Once Easter is seen as a season, congregations can work at distinctive worship practices throughout the Great Fifty Days in order to tie the weeks together more clearly in the hearts of worshipers. For example, on Sundays Two through Seven, one stanza of a hymn used on Easter Day might be sung as an acclamation (“Christ the Lord Is Risen Today” is one possibility). (Calendar: Christ’s Time for the Church, 54, 56-7)
In a seminar entitled “Singing the Great Fifty Days” at the Calvin Symposium on Worship in January 2016, Zebulun Highben of Muskingum University presented the following thesis and recommendations:
The significance of Easter as the church’s “Feast of Feasts,” a 50-day celebration lasting from Easter Sunday through Pentecost, is often more of a theological/ liturgical ideal than alive experience of a congregation. Church musicians can help their congregations mark the continuity of the festival through musical/liturgical choices that connect its seven Sundays.
- Observe a musical “fast” in Lent that ends in the Easter season. [by avoiding certain kinds of music, e.g. Alleluias; Zebulun points out that Bach presented no cantatas during Lent]
- Extend the elaborations of Easter Sunday through all seven weeks. [echos of Easter]
- Give hymnody the royal treatment [concertatos, descants]
- Incorporate instruments
- Vary your use of the Psalms
- Use recurring pieces of liturgical music. [Easter-themed]
- Program hymns and anthems that highlight connections between resurrection and communion.

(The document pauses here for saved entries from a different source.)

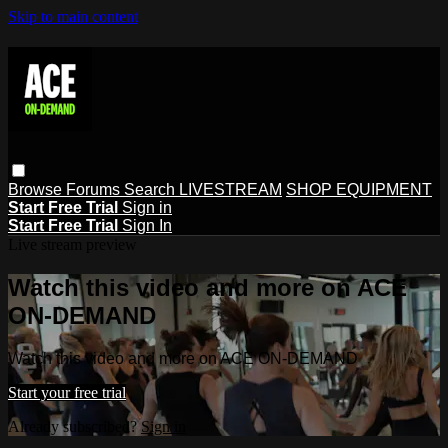
Skip to main content
Browse
Forums
Search
LIVESTREAM
SHOP EQUIPMENT
Start Free Trial
Sign in
Start Free Trial
Sign In
Live stream preview
Watch this video and more on ACE
ON-DEMAND
Watch this video and more on ACE ON-DEMAND
Start your free trial
Already subscribed?
Sign in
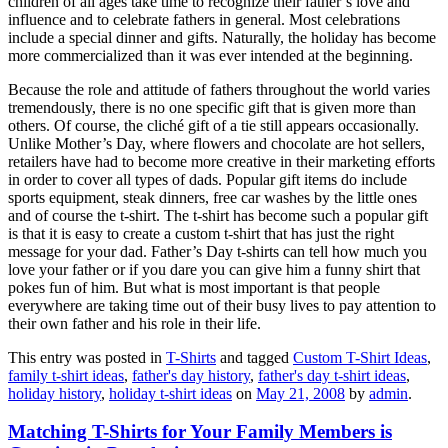
children of all ages take time to recognize their father’s love and
influence and to celebrate fathers in general. Most celebrations
include a special dinner and gifts. Naturally, the holiday has become
more commercialized than it was ever intended at the beginning.
Because the role and attitude of fathers throughout the world varies
tremendously, there is no one specific gift that is given more than
others. Of course, the cliché gift of a tie still appears occasionally.
Unlike Mother’s Day, where flowers and chocolate are hot sellers,
retailers have had to become more creative in their marketing efforts
in order to cover all types of dads. Popular gift items do include
sports equipment, steak dinners, free car washes by the little ones
and of course the t-shirt. The t-shirt has become such a popular gift
is that it is easy to create a custom t-shirt that has just the right
message for your dad. Father’s Day t-shirts can tell how much you
love your father or if you dare you can give him a funny shirt that
pokes fun of him. But what is most important is that people
everywhere are taking time out of their busy lives to pay attention to
their own father and his role in their life.
This entry was posted in
T-Shirts
and tagged
Custom T-Shirt Ideas
,
family t-shirt ideas
,
father's day history
,
father's day t-shirt ideas
,
holiday history
,
holiday t-shirt ideas
on
May 21, 2008
by
admin
.
Matching T-Shirts for Your Family Members is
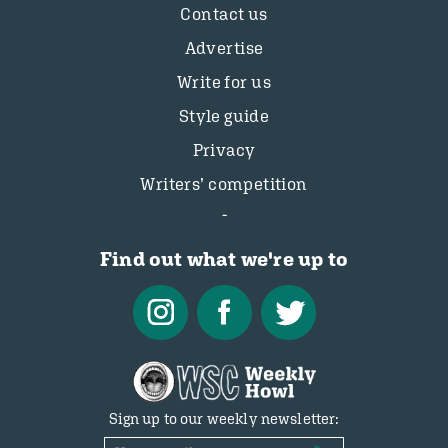
Contact us
Advertise
Write for us
Style guide
Privacy
Writers’ competition
Find out what we're up to
Sign up to our weekly newsletter:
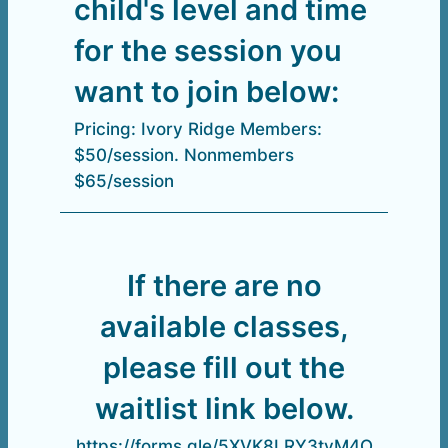
child's level and time
for the session you
want to join below:
Pricing: Ivory Ridge Members:
$50/session. Nonmembers
$65/session
If there are no
available classes,
please fill out the
waitlist link below.
https://forms.gle/5XVK8LRY3tvM4Q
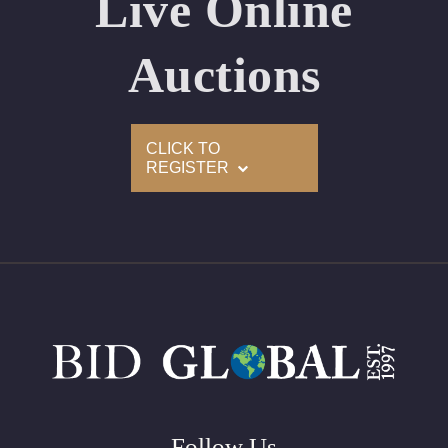
Live Online
Appraised Value: $58,700
Laser Inscription: (GIA) Number Inscribed on Girdle
Auctions
2)
CLICK TO
Click here to view HD 360 Spinning Image
REGISTER
GIA Graded
Carat: 2.01
Cut: Oval
Color: F
Clarity: SI1
Symmetry: Very Good
Polish: Very Good
Fluorescence: Medium
Follow Us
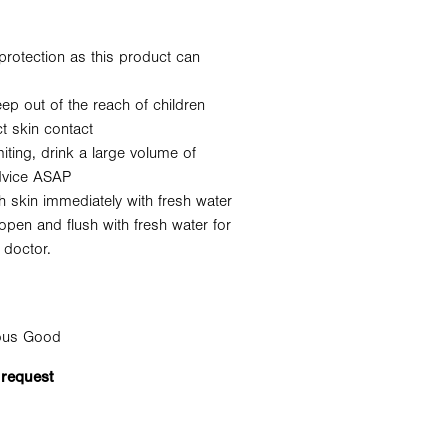
protection as this product can
ep out of the reach of children
t skin contact
ting, drink a large volume of
dvice ASAP
h skin immediately with fresh water
open and flush with fresh water for
 doctor.
rous Good
 request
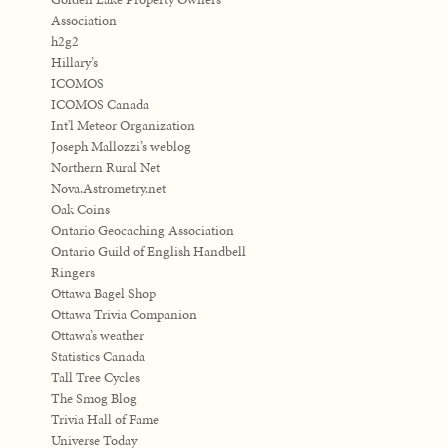
Association
h2g2
Hillary’s
ICOMOS
ICOMOS Canada
Int'l Meteor Organization
Joseph Mallozzi’s weblog
Northern Rural Net
Nova.Astrometry.net
Oak Coins
Ontario Geocaching Association
Ontario Guild of English Handbell
Ringers
Ottawa Bagel Shop
Ottawa Trivia Companion
Ottawa’s weather
Statistics Canada
Tall Tree Cycles
The Smog Blog
Trivia Hall of Fame
Universe Today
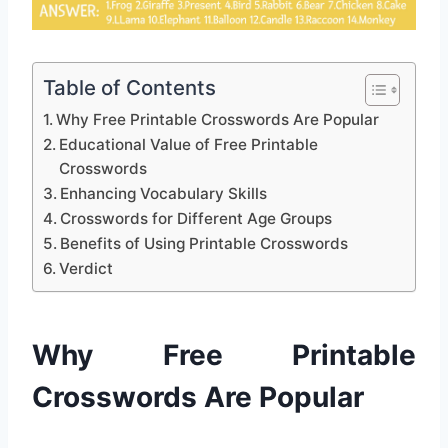
Table of Contents
Why Free Printable Crosswords Are Popular
Educational Value of Free Printable
Crosswords
Enhancing Vocabulary Skills
Crosswords for Different Age Groups
Benefits of Using Printable Crosswords
Verdict
Why Free Printable
Crosswords Are Popular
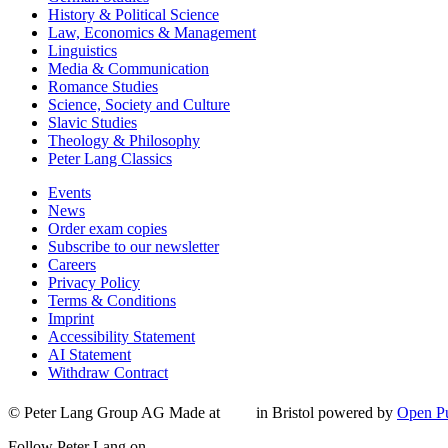
History & Political Science
Law, Economics & Management
Linguistics
Media & Communication
Romance Studies
Science, Society and Culture
Slavic Studies
Theology & Philosophy
Peter Lang Classics
Events
News
Order exam copies
Subscribe to our newsletter
Careers
Privacy Policy
Terms & Conditions
Imprint
Accessibility Statement
AI Statement
Withdraw Contract
© Peter Lang Group AG
Made at
in Bristol
powered by
Open Pu
Follow Peter Lang on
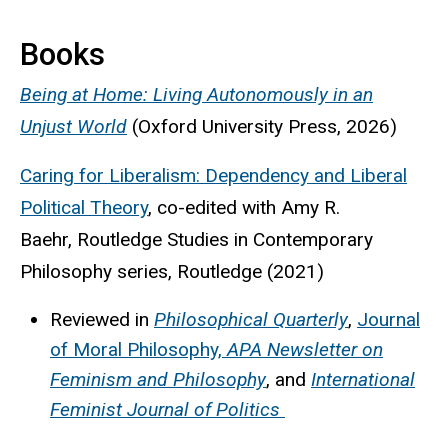
Books
Being at Home: Living Autonomously in an
Unjust World
(Oxford University Press, 2026)
Caring for Liberalism: Dependency and Liberal
Political Theory
, co-edited with Amy R.
Baehr, Routledge Studies in Contemporary
Philosophy series, Routledge (2021)
Reviewed in
Philosophical Quarterly
,
Journal
of Moral Philosophy,
APA Newsletter on
Feminism and Philosophy
, and
International
Feminist Journal of Politics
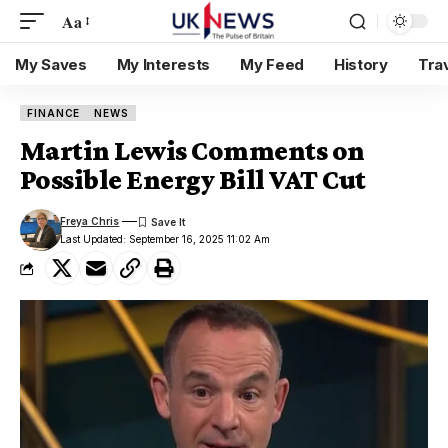
Aa
My Saves
My Interests
My Feed
History
Tra
FINANCE
NEWS
Martin Lewis Comments on
Possible Energy Bill VAT Cut
Freya Chris
Last Updated: September 16, 2025 11:02 Am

- Treat Pentecost and Easter Sunday as musical bookends.
- Connect Easter (backward) to Christmas and (forward) to Pentecost.
I was teaching once during the Easter season in Kiev, the capital of Ukraine, at a seminar hosted by the large Central Baptist Church. On Sunday morning, the pastor got up and greeted the people with the words, “Christ is risen!” Immediately the people sprang to their feet and responded with, “He is risen indeed!” An organ chord played, and the people energetically sang the great Easter Troparion, borrowed by the Baptists from the Orthodox tradition (!) in that country (and, less surprisingly, used by Rimsky Korsakov in his “Russian Easter Overture”):

Throughout the Easter season, the people in that church would likewise greet each other in the hallway with the “Christ is risen!”/”He is risen indeed!” exchange. And even on the streets, believers would greet each other in the same way.
Another time, at a Bible school in Chisinau, Moldova, during the Easter season, I found that there were hand lettered cards on the tables in the dining hall with the same twofold proclamation.
Obviously the resurrection is central to these Christians, and the entire Easter season is one for celebration and joy: because He is risen indeed!